Istruzioni di lavoro »
• A. Nel brano su Sexy Durga, in quale concorso è presentato il film?
• B. Come si traduce in inglese questa frase del brano su Sexy Durga: "Notte in Kerala, sostanzialmente un incubo on the road perso in un detour infinito e senza vie d'uscita."?
• C. Secondo il brano su Sexy Durga, perché i due sbandati alla guida del furgoncino non abbandonano i fuggiaschi, nonostante l'aria sospetta e i modi poco raccomandabili? Rispondi in una-tre frasi.

Notte in Kerala, sostanzialmente un incubo on the road perso in un detour infinito e senza vie d’uscita. Nelle traiettorie identitarie dell’India schiantate tra sud e nord, il buio della notte dovrebbe nascondere la fuga a settentrione di due amanti: Durga, una migrante che proviene dal nord, e Kabeer, giovane keralese, stretti nel disperato tentativo di trovare un passaggio per raggiungere la stazione. Vettore narrativo elementare e chiaramente simbolico, su cui il giovane regista keralese Sanal Kumar Sasidharan costruisce Sexy Durga (in Concorso a Pesaro 53), trip sospeso tra il furore allucinato della ritualità induista e la fuga senza uscita dei due amanti persi nella notte. All’orizzonte i bagliori della grande festa religiosa in onore della dea Kali sembrano proiettare nel buio che inghiotte i due fuggitivi l’ira della Dea Madre Durga, mentre gli adepti camminano sulla brace ardente del falò o dondolano in estasi mistica, appesi per le carni ai ganci di un carro in processione. L’altra Durga, quella in carne e ossa, in fuga abbracciata al suo giovane amante è invece tutt’altro che irata: trema come una foglia nel retro del furgoncino che li ha caricati a bordo, guidato da un paio di sbandati, forse trafficanti, forse solo contadinotti un po’ alticci, dall’aria sospetta e dai modi certamente poco raccomandabili, ma tutto sommato di buon cuore, decisi a non lasciare i due fuggiaschi soli nella notte pericolosa. Sasidharan parte dalla sovversione letterale della realtà, il mondo sottosopra nella soggettiva allucinata dei fachiri sospesi al sacro rito, e costruisce un film che è una sorta di imbuto di oscurità in cui spinge e filtra l’intera realtà sociale e individuale di questo scorcio d’India notturno.

Materiale fornito »

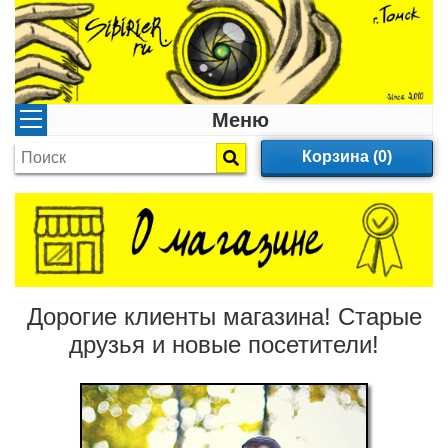
Меню
Корзина (0)
Дорогие клиенты магазина! Старые
друзья и новые посетители!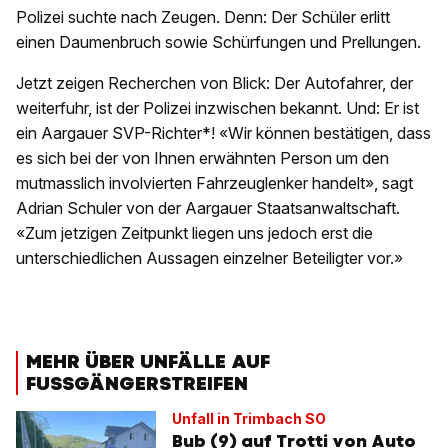
Polizei suchte nach Zeugen. Denn: Der Schüler erlitt
einen Daumenbruch sowie Schürfungen und Prellungen.
Jetzt zeigen Recherchen von Blick: Der Autofahrer, der
weiterfuhr, ist der Polizei inzwischen bekannt. Und: Er ist
ein Aargauer SVP-Richter*! «Wir können bestätigen, dass
es sich bei der von Ihnen erwähnten Person um den
mutmasslich involvierten Fahrzeuglenker handelt», sagt
Adrian Schuler von der Aargauer Staatsanwaltschaft.
«Zum jetzigen Zeitpunkt liegen uns jedoch erst die
unterschiedlichen Aussagen einzelner Beteiligter vor.»
MEHR ÜBER UNFÄLLE AUF
FUSSGÄNGERSTREIFEN
Unfall in Trimbach SO
Bub (9) auf Trotti von Auto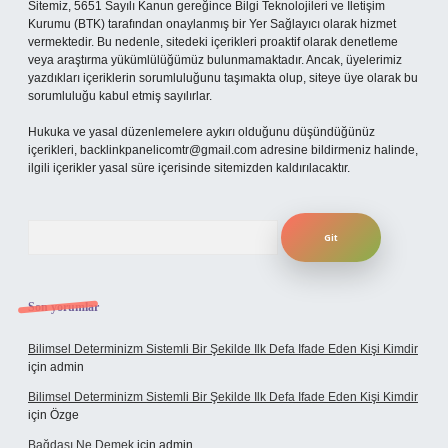
Sitemiz, 5651 Sayılı Kanun gereğince Bilgi Teknolojileri ve İletişim
Kurumu (BTK) tarafından onaylanmış bir Yer Sağlayıcı olarak hizmet
vermektedir. Bu nedenle, sitedeki içerikleri proaktif olarak denetleme
veya araştırma yükümlülüğümüz bulunmamaktadır. Ancak, üyelerimiz
yazdıkları içeriklerin sorumluluğunu taşımakta olup, siteye üye olarak bu
sorumluluğu kabul etmiş sayılırlar.
Hukuka ve yasal düzenlemelere aykırı olduğunu düşündüğünüz
içerikleri,
backlinkpanelicomtr@gmail.com
adresine bildirmeniz halinde,
ilgili içerikler yasal süre içerisinde sitemizden kaldırılacaktır.
Arama
Son yorumlar
Bilimsel Determinizm Sistemli Bir Şekilde Ilk Defa Ifade Eden Kişi Kimdir
için
admin
Bilimsel Determinizm Sistemli Bir Şekilde Ilk Defa Ifade Eden Kişi Kimdir
için
Özge
Bağdaşı Ne Demek
için
admin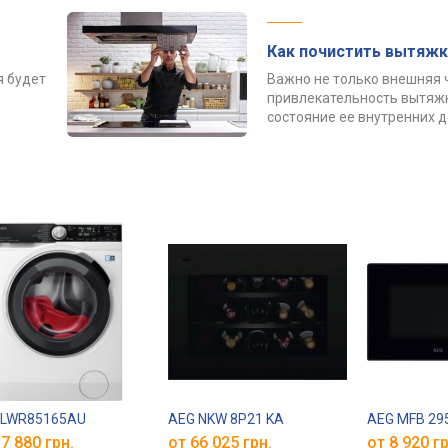
Как почистить вытяжк
я будет
Важно не только внешняя 
привлекательность вытяжк
состояние ее внутренних 
 LWR85165AU
AEG NKW 8P21 KA
AEG MFB 29
7 880 грн.
от 66 025 грн.
от 8 920 гр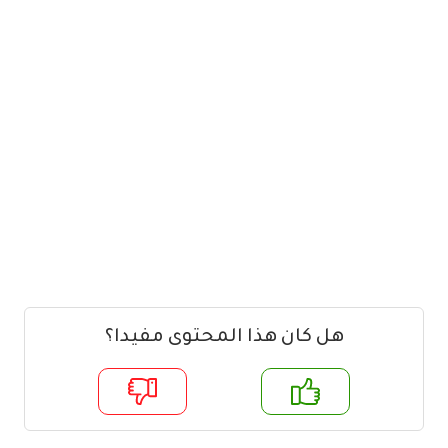
هل كان هذا المحتوى مفيدا؟
م
لا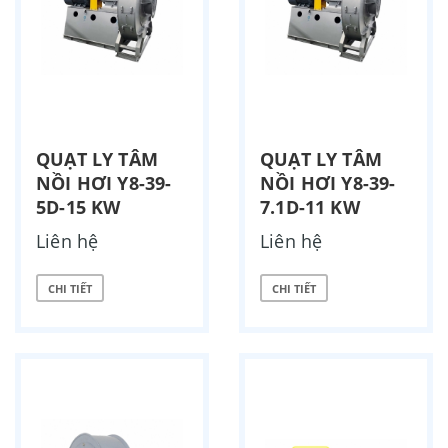
QUẠT LY TÂM
QUẠT LY TÂM
NỒI HƠI Y8-39-
NỒI HƠI Y8-39-
5D-15 KW
7.1D-11 KW
Liên hệ
Liên hệ
CHI TIẾT
CHI TIẾT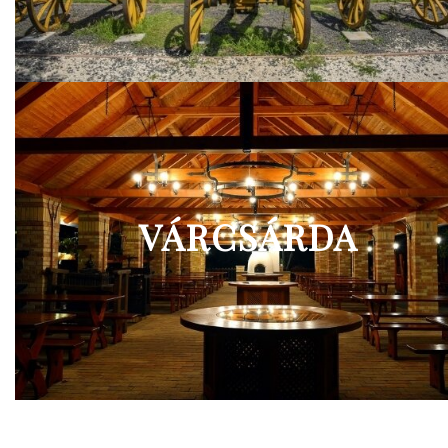
VÁRCSÁRDA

Le tue risposte »
• A. Nel Concorso a Pesaro 53.

• B. Night in Kerala, essentially an on-the-road nightmare lost in an endless detour with no way out.

• C. Perché, tutto sommato, sono di buon cuore. Sono decisi a non lasciare i due fuggiaschi soli nella notte pericolosa.